____ Selection
How would your thoughts on big data change if one was interested in the temporal component, especially if the information had multiple time-scales? I would imagine that big data is essential to study long term evolution...  Perhaps it isn't relevant when studying social media? Or perhaps for the type of social media measures of interest, short-term stationarity assumption is sufficient? Thanks.

Data Science

Hello KP,


Thanks for the comment.


You list is very good, and I've indrectly talk about a few of them in earlier posts and/or the discussions that follow. I will just elaborate a little bit.

  1. Just because you can collect more data, doesn't mean it make business sense to collect it. Feel free to check out
    If 99.99% of Big Data is Irrelevant, Why Do We Need It?
  2. Although data is only the enabler of analytics, analytics and data are completely separate. People develop analytics and new analaytics ana algorithms on fake data all the time.
  3. There are infinitely number of ways to combine 2 number via mathematical transformation, only a very tiny (I mean really really tiny) amount of transformation is meaningful and even a tinier subset of those will be valuable.
  4. It depends if there is mutual information between X and Y, and X and Z. So you can compute the mutual information: I(X;Y), and I(X;Z), and if these are big enough, then maybe you can derive a statistical model to infer Y from X, and likewise Z from X. That is still a non-trivial step. If I(X;Y), and I(X;Z) are too small, then there is no way to extract any meaningful information about Y and Z, and you are out of luck.
  5. This is the topic of discussion of this post. As your data volume grows, each additional information quanta requres more and more data. Conversely, the information gain from big data is a diminishing return.


There are many fallacies around analytics too. Being a mathematician/statistician, there are just too many for me to write about, and most will probably bore you. In general, most of these are really just misconceptions about data and inexperience in advance statistics and machine learning. So they can definitely be considered as Big Data fallacies, but not really specific to big data per se.


For example, one common misconception about data is that more data means better and more accurate statistical estimate. That is not always true. I've discuss this in great length with examples in my reply to jscranton and Cohan Sujay Carlos above. But there are literally too many of them. Maybe I will write a few more in later posts.


Thanks again for sharing your list of fallacies. 

And I hope to see you again.



Data Science

Hello Esp (and KP, this might be relevant for you too)


Thank you for the nice comment and glad you like the discussion.


Great question. Temporal dimension is definitely an important aspect of data. In fact temporal variation, such as trends and seasonality, are some of the most common ways that people look at data. However, data is data, whether they are time series data or not. So the data-information inequality still holds. In fact one of the reason why data have so much redundancy is because information about a system typically have multiple time scales. And these time scales are usually slower than our measurement time scale. As a result, we created a lot of temporal correlation or serial correlation in the data that shows up as statistical redundancies. 


Big Data are not necessarily for studying long term evolution. They can be used in short time, but with a large population as what I did when predicting election outcome. However, it is true that sometime short-term stationary assumption is sufficient, and that depends on what problem you are trying to address. But that has nothing to do with how big your data set is. Even over a short time, you can still get huge amount of data if your sampling, or measurement frequency is high enough. Maybe you can take a look at an earlier post on: Why is Big Data So Big?


Anyway, I hope this will give you some perspective.

I will discuss the issue about temporal correlation in a later post. So I hope to see you then!


Dr. Wu, Thank you for the prompt response. Analysis of social media is an interesting domain, and there's much to be learned. -- Esp

Data Science

Hello Esp,


No problem.
________
Task list:
1. According to the big data thread, why do data carry so much redundancy?
2. Transcribe the portion of the big data thread starting with "And I hope to" and going on through "like the discussion.".
3. In the big data thread, what task is given as an example of using big data over a short time with a large population?
____ Record set
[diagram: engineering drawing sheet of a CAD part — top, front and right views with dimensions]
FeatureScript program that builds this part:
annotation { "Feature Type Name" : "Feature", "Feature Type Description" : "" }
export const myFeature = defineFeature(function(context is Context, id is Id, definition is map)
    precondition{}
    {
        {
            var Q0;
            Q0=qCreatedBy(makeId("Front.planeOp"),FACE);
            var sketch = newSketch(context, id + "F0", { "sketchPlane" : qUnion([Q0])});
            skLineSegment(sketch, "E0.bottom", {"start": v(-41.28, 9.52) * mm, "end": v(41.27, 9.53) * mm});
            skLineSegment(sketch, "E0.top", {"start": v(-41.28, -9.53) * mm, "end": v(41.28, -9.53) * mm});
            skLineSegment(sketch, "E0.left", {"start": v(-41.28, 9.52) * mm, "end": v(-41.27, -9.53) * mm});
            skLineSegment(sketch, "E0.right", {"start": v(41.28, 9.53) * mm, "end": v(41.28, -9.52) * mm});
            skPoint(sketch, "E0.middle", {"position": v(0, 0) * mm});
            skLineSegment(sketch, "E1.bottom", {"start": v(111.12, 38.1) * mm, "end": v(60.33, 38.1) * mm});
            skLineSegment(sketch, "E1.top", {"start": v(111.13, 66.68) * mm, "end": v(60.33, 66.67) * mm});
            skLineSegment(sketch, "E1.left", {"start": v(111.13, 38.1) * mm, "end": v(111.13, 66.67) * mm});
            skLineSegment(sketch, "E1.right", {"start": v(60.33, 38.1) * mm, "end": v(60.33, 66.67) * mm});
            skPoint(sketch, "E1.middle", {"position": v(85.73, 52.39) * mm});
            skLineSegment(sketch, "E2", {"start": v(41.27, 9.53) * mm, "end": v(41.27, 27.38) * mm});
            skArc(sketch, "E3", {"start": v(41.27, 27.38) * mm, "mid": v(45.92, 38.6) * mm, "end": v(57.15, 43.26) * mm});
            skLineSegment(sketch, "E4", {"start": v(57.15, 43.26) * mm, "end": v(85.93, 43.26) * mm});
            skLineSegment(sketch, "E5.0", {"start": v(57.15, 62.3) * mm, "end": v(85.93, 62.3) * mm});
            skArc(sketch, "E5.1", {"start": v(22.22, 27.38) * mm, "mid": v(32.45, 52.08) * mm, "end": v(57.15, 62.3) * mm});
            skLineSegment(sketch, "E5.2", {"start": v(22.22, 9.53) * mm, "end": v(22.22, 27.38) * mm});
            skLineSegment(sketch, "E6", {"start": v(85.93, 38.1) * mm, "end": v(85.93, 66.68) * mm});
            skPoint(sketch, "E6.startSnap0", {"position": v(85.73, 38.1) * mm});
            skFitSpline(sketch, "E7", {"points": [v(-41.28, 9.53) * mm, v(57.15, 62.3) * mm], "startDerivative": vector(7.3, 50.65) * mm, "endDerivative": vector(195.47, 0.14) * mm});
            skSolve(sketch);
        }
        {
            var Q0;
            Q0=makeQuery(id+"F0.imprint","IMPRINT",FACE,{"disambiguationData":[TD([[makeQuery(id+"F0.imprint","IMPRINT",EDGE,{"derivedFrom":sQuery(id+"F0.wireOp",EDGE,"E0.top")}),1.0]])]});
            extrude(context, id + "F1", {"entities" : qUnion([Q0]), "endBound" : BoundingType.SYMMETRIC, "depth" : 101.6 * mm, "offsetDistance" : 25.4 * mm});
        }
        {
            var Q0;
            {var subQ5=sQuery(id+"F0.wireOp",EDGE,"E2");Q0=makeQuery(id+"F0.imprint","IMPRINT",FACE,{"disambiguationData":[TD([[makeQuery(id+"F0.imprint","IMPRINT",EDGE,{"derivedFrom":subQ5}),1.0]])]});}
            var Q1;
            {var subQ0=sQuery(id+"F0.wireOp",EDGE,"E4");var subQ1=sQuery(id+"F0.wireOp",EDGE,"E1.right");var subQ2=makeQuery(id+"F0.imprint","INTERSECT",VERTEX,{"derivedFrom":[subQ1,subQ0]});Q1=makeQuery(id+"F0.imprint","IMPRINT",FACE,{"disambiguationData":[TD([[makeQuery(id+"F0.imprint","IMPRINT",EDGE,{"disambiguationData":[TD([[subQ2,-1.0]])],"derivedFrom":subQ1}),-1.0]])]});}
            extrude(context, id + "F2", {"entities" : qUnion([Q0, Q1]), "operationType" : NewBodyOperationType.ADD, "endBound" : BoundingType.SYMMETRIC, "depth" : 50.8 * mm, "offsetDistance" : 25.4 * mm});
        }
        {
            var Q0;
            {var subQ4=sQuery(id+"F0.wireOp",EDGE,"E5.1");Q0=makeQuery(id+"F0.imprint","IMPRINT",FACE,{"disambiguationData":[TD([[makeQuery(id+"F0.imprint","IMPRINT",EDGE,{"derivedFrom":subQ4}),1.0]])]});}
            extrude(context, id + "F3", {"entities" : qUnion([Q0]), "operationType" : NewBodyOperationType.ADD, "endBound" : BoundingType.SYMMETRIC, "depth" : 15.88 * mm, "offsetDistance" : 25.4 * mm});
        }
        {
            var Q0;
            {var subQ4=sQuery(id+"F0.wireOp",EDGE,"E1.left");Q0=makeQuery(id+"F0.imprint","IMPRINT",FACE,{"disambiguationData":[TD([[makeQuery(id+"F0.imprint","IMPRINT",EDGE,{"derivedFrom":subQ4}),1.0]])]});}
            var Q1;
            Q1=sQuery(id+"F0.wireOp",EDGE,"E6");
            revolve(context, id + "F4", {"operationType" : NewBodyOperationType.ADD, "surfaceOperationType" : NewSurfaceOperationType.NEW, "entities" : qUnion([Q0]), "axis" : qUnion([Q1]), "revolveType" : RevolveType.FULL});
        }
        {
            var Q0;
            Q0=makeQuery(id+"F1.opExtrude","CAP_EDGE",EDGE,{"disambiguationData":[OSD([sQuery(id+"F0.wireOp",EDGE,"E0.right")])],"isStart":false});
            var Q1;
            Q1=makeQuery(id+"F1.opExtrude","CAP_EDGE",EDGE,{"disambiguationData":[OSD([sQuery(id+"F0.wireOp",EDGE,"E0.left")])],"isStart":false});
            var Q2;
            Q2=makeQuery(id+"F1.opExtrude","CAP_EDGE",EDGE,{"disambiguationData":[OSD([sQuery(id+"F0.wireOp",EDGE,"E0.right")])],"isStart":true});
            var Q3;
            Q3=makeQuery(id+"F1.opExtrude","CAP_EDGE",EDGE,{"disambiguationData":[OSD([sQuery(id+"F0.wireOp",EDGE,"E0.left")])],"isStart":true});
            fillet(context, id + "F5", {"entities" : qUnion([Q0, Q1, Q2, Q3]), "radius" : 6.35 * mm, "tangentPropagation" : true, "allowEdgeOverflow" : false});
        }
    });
________
Results of the exercise:
1. Information about a system usually has multiple time scales, and these are typically slower than the measurement time scale. As a result, the measurements contain temporal, or serial, correlation, which shows up as statistical redundancy.

2.
And I hope to see you again.



Data Science

Hello Esp (and KP, this might be relevant for you too)


Thank you for the nice comment and glad you like the discussion.

3. Predicting an election outcome.